*Gekozen tekst*:
########################################

Resumerend is de kantonrechter van oordeel dat de vertraging van de vlucht voor de duur van 30 minuten (17 minuten + 13 minuten) het gevolg is van (doorwerking van) buitengewone omstandigheden.
5.8.
Nu de vertraging deels door buitengewone omstandigheden en deels door andere omstandigheden is veroorzaakt, dient te worden vastgesteld of de passagiers hun aansluitende vlucht zouden hebben gehaald zonder de buitengewone omstandigheden. De passagiers zijn om 12:06 uur (lokale tijd) aangekomen in Frankfurt. Zonder de buitengewone omstandigheden van 30 minuten zou de vlucht (met 31 minuten vertraging) om 11:36 uur (lokale tijd) te Frankfurt zijn gearriveerd. De aansluitende vlucht van passagier sub 1 stond om 12:20 uur (lokale tijd) gepland te vertrekken. De aansluitende vlucht van passagiers sub 2 en sub 3 stond gepland te vertrekken om 12:10 uur (lokale tijd). De aansluitende vlucht van passagiers sub 4 en sub 5 stond gepland te vertrekken om 12:00 uur. Niet in geschil is dat de minimale overstaptijd in Frankfurt 45 minuten bedraagt. Indien er geen buitengewone omstandigheden waren opgetreden, dan zouden de passagiers de aansluitende vlucht alsnog hebben gemist. Hieruit volgt dat de uiteindelijke vertraging van de passagiers op de eindbestemming niet het gevolg is geweest van buitengewone omstandigheden. De vordering tot compensatie zal dan ook, behoudens het navolgende, worden toegewezen.
5.9.
Niet in geschil is dat passagier sub 1 met een vertraging van precies 3 uur is aangekomen op de eindbestemming. Met de vervoerder is de kantonrechter van oordeel van oordeel dat passagier sub 1 op grond van artikel 7 lid 2 van de Verordening recht heeft op een vergoeding van 50% van de gevorderde compensatie.
5.10.

########################################

(Coördinaten van lichaamshoudingspunten)
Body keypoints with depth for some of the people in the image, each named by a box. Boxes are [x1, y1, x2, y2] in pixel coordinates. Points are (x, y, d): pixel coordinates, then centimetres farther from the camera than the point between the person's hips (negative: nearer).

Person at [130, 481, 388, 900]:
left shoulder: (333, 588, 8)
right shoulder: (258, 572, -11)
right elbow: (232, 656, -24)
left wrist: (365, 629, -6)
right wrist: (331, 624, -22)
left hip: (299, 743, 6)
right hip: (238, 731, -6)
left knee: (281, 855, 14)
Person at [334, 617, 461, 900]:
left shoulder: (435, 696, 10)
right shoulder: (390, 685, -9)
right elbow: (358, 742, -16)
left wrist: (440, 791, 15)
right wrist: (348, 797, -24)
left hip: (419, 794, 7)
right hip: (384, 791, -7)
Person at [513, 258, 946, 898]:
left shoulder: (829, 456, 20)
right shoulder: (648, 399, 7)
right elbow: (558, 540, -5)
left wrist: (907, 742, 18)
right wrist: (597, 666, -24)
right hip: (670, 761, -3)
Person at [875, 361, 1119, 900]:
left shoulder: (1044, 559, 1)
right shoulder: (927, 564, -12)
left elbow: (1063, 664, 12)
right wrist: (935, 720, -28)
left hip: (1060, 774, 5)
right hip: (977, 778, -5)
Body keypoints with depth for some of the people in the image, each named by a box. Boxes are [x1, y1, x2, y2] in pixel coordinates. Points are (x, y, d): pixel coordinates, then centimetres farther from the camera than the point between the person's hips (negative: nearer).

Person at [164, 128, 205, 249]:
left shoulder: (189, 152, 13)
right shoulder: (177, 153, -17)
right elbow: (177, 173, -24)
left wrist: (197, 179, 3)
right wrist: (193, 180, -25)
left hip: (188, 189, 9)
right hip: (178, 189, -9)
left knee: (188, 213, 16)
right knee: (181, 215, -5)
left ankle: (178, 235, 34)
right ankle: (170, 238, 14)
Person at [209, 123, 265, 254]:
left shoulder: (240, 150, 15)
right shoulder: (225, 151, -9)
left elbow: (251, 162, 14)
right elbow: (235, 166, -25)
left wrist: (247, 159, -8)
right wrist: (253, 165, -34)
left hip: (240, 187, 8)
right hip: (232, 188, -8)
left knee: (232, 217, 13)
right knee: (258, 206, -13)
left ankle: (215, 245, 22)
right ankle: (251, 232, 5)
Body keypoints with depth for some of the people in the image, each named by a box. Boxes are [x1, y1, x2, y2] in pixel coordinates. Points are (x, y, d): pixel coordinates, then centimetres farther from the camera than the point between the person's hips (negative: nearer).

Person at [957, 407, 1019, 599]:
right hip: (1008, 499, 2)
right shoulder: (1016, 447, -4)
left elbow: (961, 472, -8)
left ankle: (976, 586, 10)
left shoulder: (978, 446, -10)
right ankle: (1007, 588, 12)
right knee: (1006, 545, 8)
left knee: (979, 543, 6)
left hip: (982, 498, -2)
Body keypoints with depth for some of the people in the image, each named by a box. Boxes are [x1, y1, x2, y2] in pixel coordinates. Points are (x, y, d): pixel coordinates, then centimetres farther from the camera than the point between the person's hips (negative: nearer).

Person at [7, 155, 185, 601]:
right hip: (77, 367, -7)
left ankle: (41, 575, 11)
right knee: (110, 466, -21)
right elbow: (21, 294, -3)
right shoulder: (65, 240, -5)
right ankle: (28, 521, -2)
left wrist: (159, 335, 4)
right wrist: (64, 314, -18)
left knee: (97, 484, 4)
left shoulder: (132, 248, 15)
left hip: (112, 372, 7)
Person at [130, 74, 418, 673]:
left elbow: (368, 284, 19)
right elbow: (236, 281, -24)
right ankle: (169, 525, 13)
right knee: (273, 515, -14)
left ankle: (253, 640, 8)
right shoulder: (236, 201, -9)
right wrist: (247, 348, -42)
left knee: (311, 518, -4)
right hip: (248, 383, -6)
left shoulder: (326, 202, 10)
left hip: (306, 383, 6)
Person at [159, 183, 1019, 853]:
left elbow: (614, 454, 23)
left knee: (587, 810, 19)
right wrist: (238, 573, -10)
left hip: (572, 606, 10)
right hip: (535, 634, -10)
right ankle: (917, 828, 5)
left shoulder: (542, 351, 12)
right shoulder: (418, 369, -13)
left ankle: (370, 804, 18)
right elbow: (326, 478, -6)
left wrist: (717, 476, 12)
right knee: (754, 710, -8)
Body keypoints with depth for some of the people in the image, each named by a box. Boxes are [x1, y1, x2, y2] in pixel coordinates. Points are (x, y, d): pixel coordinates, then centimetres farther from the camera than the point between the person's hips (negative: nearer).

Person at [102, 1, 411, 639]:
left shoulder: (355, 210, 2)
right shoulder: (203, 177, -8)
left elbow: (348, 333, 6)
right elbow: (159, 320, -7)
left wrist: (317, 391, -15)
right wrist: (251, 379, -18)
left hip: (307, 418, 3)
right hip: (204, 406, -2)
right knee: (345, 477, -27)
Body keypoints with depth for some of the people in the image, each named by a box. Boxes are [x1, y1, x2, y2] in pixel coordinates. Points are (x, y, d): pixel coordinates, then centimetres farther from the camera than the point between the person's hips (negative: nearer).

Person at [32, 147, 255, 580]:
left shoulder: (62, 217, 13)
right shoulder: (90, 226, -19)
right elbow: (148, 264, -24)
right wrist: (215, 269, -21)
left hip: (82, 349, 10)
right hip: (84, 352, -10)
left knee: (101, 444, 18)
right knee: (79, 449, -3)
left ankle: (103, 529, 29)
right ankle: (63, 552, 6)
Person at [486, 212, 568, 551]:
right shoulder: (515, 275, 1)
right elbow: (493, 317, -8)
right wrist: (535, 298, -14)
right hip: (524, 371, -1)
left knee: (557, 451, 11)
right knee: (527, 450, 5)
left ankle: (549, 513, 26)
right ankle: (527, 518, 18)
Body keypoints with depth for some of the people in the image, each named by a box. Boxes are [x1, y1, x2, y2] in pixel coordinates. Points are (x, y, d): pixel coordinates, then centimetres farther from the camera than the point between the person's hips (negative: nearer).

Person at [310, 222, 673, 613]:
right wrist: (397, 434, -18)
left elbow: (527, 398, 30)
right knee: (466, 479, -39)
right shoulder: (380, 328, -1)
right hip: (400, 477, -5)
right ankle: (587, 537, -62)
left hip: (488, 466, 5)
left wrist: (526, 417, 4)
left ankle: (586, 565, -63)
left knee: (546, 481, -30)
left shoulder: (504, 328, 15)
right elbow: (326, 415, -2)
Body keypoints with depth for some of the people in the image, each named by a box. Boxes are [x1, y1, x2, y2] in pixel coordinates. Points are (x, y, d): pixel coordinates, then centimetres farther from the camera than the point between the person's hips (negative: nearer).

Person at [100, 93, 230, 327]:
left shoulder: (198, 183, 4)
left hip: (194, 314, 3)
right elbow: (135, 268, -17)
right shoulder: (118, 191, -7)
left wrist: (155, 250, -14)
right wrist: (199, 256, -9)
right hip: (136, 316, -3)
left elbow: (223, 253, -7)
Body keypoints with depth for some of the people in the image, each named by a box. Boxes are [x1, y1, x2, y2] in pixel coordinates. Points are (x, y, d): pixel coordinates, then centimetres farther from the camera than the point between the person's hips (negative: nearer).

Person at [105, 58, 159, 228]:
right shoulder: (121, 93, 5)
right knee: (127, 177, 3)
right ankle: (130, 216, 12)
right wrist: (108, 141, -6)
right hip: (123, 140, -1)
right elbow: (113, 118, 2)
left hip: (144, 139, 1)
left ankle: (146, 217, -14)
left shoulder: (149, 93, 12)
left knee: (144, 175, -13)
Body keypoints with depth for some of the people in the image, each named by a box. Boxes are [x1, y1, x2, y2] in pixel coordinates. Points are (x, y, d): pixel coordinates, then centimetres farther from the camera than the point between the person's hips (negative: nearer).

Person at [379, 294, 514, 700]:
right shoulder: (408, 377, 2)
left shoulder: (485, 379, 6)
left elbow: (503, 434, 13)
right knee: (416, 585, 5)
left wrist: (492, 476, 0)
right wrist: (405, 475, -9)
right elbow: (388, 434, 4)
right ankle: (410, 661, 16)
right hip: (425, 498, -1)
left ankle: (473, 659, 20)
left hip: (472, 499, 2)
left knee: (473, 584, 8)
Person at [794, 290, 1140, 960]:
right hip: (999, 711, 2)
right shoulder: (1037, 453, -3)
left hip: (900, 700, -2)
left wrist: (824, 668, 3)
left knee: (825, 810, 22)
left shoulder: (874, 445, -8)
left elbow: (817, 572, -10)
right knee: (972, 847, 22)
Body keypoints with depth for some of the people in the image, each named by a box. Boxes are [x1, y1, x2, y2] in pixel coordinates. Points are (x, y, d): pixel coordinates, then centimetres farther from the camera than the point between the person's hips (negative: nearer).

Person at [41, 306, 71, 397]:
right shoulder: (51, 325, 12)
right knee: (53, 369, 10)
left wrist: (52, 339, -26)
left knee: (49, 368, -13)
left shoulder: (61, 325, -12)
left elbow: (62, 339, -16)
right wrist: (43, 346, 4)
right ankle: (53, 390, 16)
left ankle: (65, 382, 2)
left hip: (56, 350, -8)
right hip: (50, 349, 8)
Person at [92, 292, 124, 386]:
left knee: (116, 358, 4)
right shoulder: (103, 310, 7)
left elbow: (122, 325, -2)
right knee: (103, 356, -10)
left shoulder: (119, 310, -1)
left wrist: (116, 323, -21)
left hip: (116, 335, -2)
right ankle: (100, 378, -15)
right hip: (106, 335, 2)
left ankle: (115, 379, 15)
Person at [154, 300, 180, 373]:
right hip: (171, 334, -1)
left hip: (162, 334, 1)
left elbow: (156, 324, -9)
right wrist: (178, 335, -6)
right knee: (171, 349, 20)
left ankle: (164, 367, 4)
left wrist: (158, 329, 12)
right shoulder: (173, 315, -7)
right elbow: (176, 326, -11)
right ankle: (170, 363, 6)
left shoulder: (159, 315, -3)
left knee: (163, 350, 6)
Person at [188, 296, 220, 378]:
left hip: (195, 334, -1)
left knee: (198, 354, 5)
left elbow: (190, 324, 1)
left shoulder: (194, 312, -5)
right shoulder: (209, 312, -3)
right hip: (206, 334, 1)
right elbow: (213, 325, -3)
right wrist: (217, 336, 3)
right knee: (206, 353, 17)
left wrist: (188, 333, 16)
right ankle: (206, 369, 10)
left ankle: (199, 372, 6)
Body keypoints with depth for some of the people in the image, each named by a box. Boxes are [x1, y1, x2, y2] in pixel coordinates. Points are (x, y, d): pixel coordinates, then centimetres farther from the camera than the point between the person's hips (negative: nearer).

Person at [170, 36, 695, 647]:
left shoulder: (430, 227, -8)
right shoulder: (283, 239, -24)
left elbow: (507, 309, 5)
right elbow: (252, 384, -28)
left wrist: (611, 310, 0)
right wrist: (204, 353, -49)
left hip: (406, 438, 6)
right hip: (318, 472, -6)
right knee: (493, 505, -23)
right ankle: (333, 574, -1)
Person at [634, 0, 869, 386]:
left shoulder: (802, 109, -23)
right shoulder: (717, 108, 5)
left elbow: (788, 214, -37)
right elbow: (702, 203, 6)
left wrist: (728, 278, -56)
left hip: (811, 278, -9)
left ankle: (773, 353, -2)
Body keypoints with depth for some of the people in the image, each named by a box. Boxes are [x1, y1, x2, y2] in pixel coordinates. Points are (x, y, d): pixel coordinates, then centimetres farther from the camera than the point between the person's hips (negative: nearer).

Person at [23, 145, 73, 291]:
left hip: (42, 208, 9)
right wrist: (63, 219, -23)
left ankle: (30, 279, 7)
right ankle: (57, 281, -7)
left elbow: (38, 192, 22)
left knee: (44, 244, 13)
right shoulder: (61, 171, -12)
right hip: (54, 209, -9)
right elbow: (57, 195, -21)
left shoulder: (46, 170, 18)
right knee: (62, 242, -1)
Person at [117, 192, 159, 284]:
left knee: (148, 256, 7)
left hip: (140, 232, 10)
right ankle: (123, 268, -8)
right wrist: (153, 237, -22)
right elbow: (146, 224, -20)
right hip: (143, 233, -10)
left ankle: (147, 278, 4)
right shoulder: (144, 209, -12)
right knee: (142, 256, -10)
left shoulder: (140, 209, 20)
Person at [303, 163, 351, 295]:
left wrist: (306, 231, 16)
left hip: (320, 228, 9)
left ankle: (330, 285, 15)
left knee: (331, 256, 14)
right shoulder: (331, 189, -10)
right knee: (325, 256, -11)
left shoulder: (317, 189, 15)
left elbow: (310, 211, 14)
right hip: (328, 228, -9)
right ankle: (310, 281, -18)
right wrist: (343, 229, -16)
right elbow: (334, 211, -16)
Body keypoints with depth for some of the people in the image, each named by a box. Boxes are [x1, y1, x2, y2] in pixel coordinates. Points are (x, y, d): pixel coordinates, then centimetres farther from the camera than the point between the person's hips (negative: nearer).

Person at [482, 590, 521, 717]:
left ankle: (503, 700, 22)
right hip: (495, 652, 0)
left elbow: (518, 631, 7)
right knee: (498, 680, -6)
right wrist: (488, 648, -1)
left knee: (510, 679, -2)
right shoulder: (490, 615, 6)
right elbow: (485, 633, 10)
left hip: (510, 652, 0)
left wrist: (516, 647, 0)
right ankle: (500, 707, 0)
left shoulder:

########################################

*Werkopdracht*:
Vat de tekst over de vluchtvertraging samen in twee zinnen.

*Uitwerking*:
De kantonrechter oordeelt dat 30 minuten van de vertraging het gevolg zijn van buitengewone omstandigheden, maar dat de passagiers ook zonder die omstandigheden hun aansluitende vlucht in Frankfurt zouden hebben gemist, zodat de vordering tot compensatie in beginsel wordt toegewezen. Passagier sub 1, die met precies 3 uur vertraging op de eindbestemming aankwam, heeft op grond van artikel 7 lid 2 van de Verordening recht op 50% van de gevorderde compensatie.